### Work instructions
Show every line of the data below that contains the word "left", treating uppercase and lowercase letters as different.

§ §

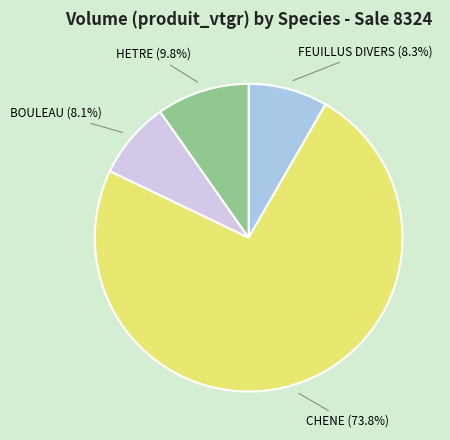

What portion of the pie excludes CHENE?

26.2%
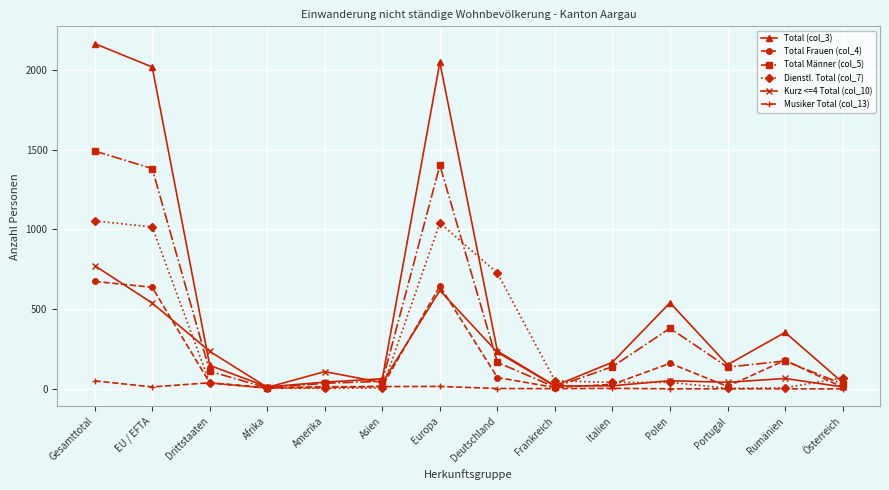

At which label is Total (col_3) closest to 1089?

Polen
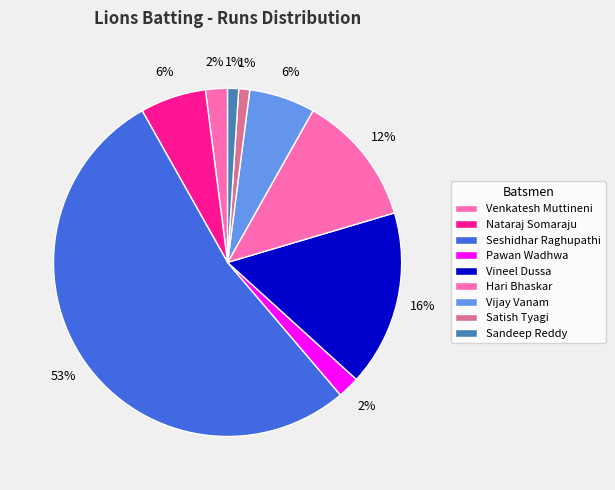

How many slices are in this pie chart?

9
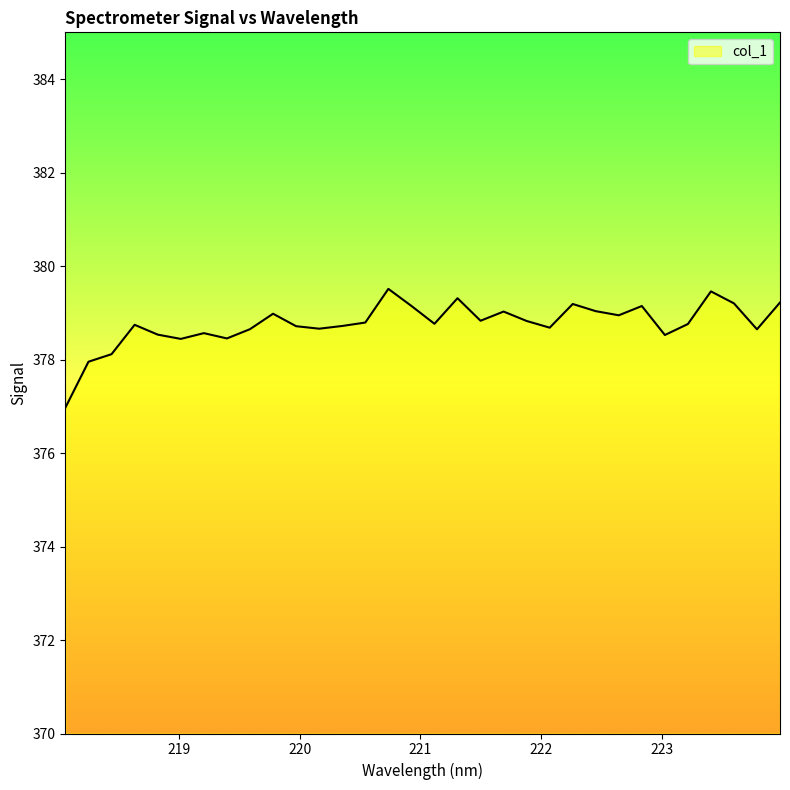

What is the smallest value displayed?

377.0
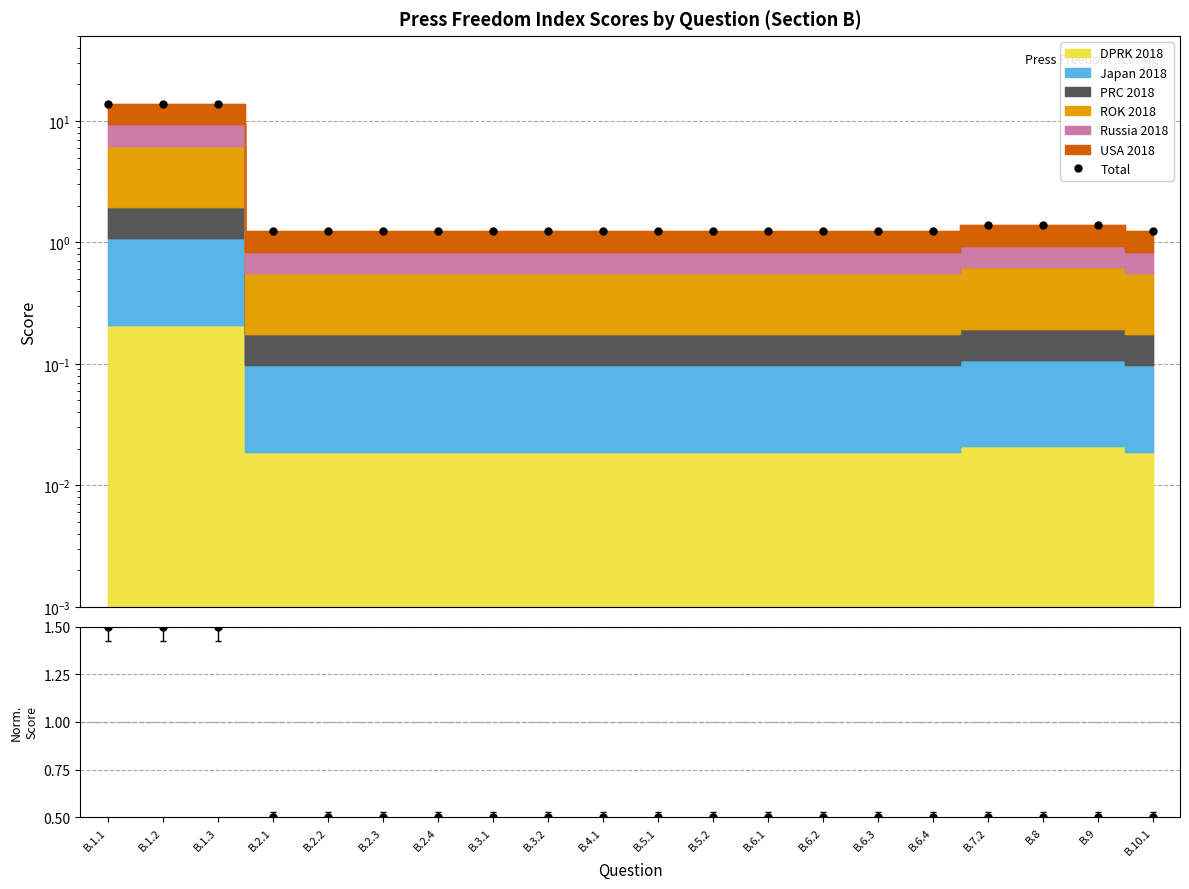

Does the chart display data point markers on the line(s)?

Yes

§ §

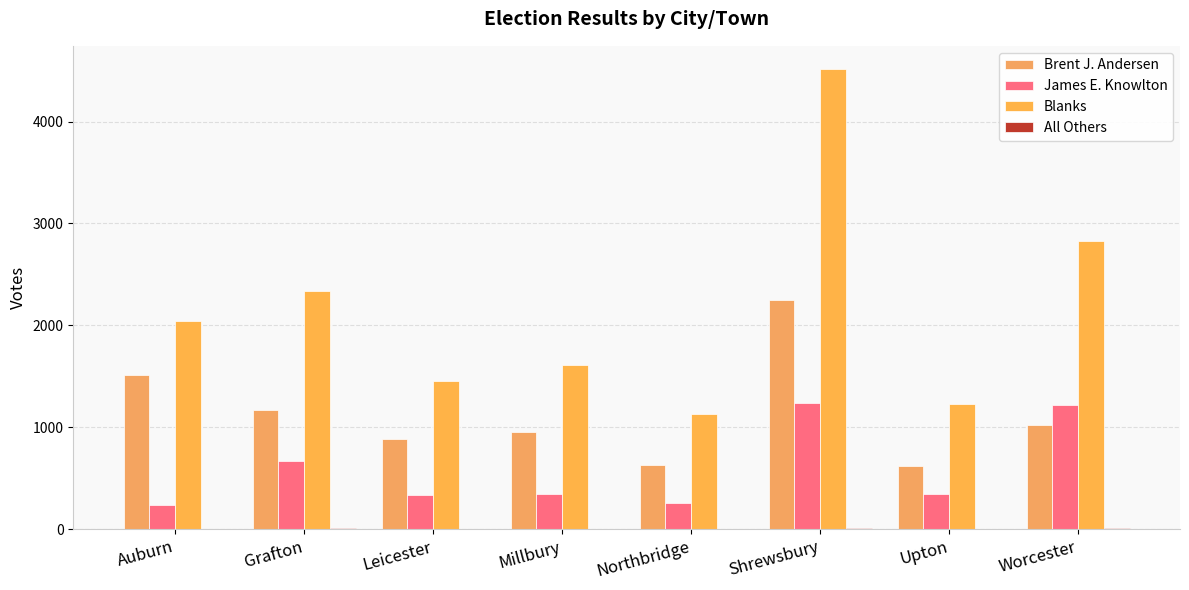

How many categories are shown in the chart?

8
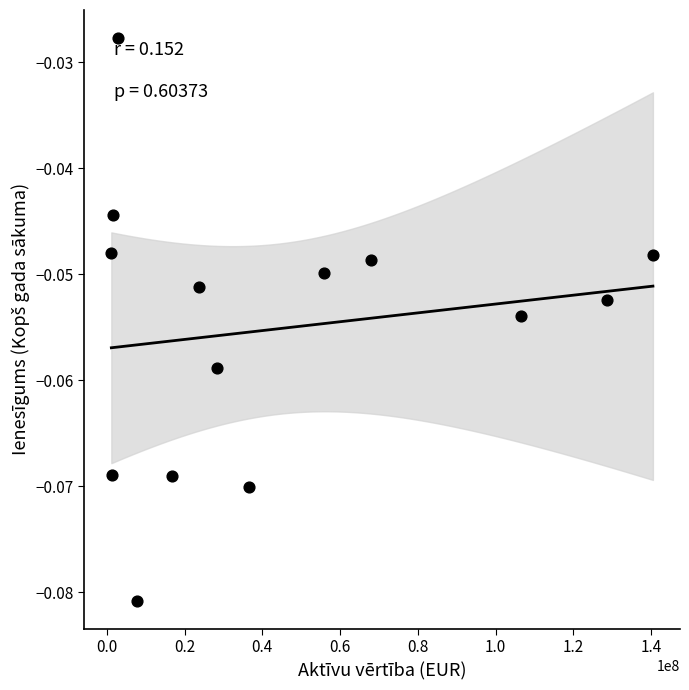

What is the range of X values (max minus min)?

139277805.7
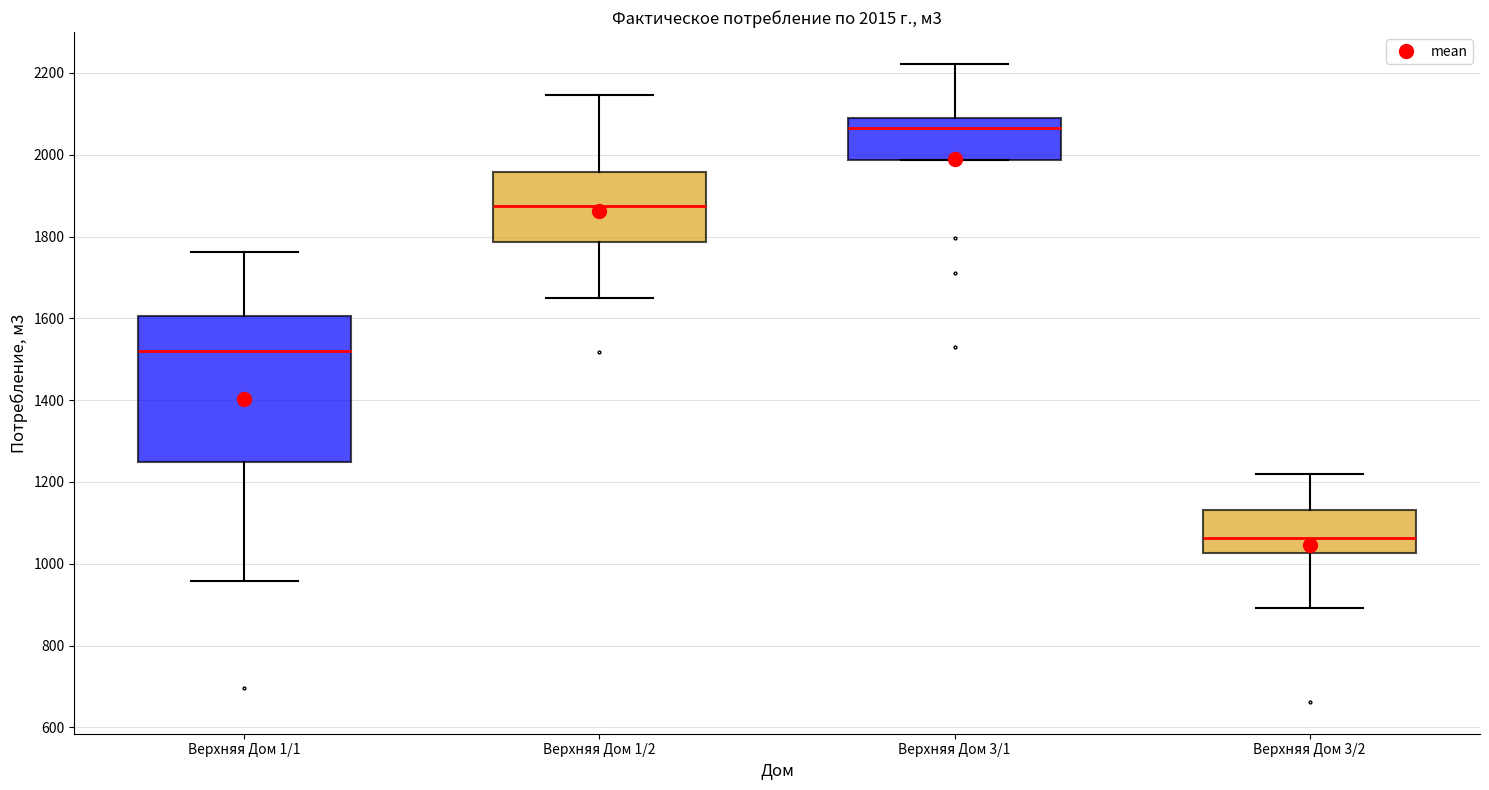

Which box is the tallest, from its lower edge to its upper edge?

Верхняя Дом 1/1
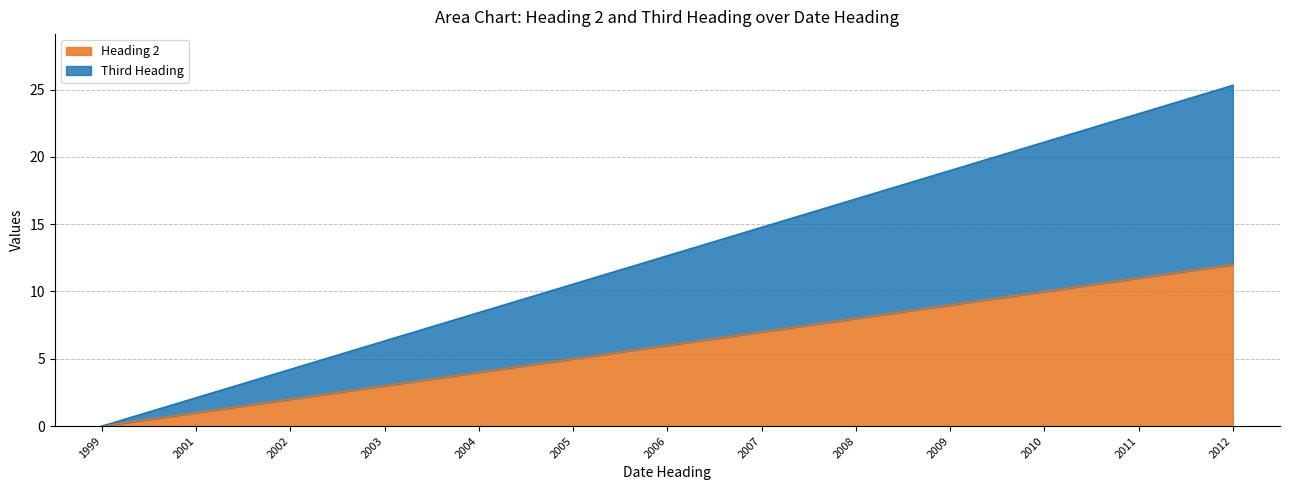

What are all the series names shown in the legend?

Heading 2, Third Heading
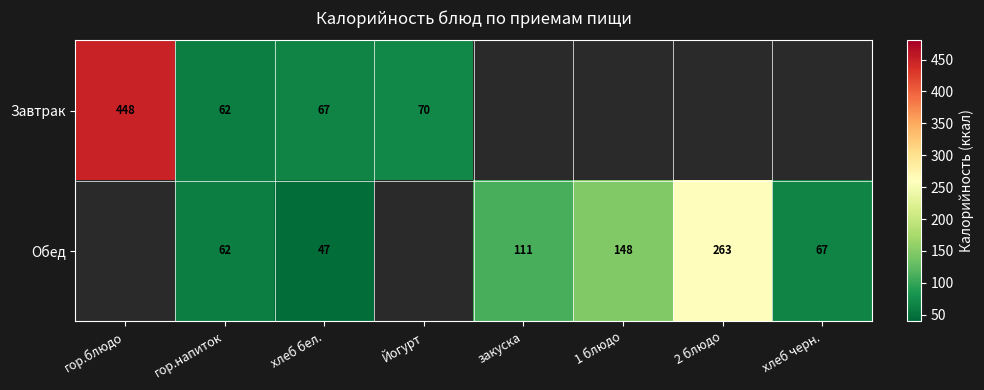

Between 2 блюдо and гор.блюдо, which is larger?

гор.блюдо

§ §

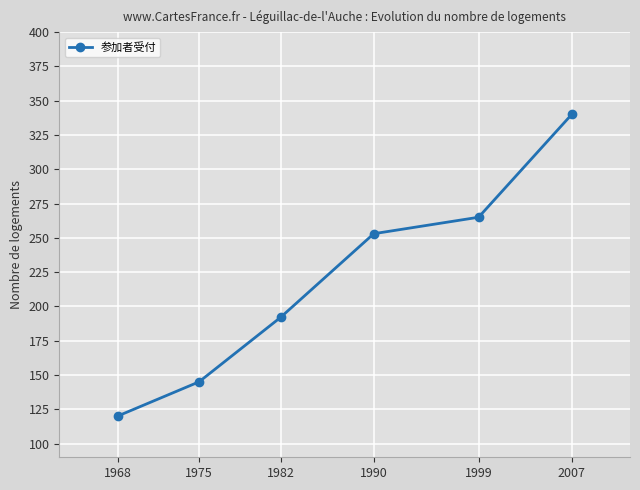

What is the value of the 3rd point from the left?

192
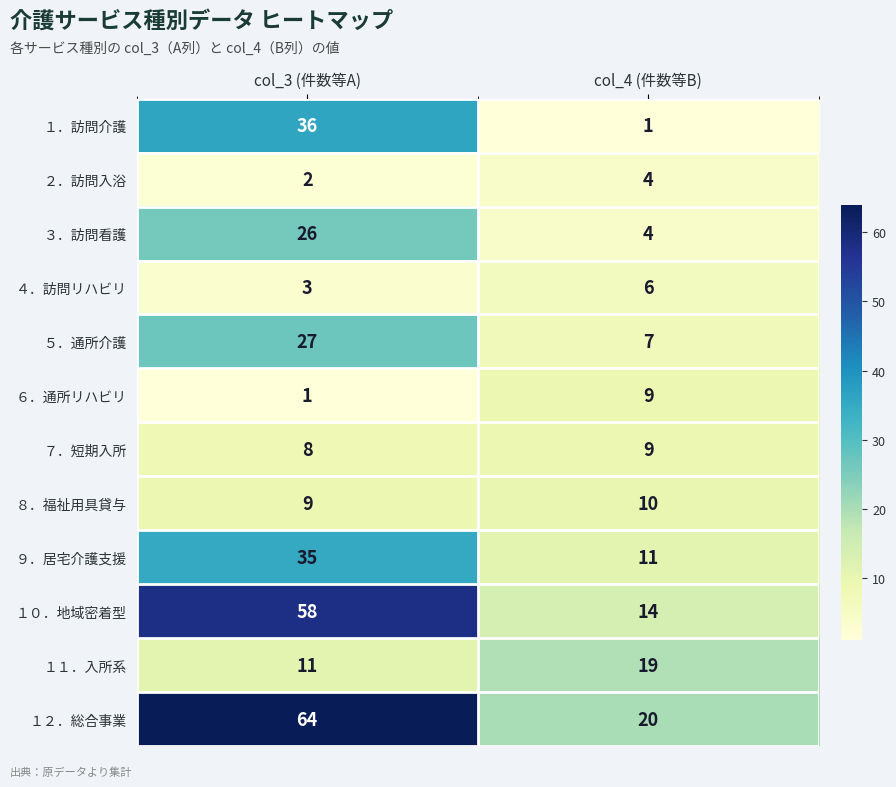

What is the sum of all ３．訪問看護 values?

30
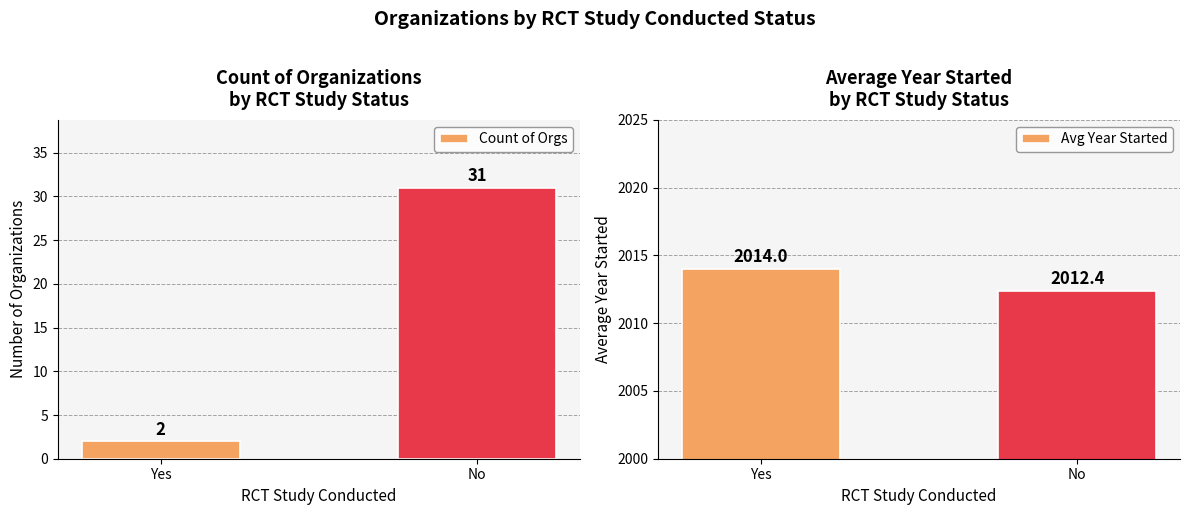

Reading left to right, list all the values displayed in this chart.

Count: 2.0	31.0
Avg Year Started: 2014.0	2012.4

§ §

### Solution to the exercise
What is the value of the 3rd point from the left?
Reading left to right, list all the values displayed in this chart.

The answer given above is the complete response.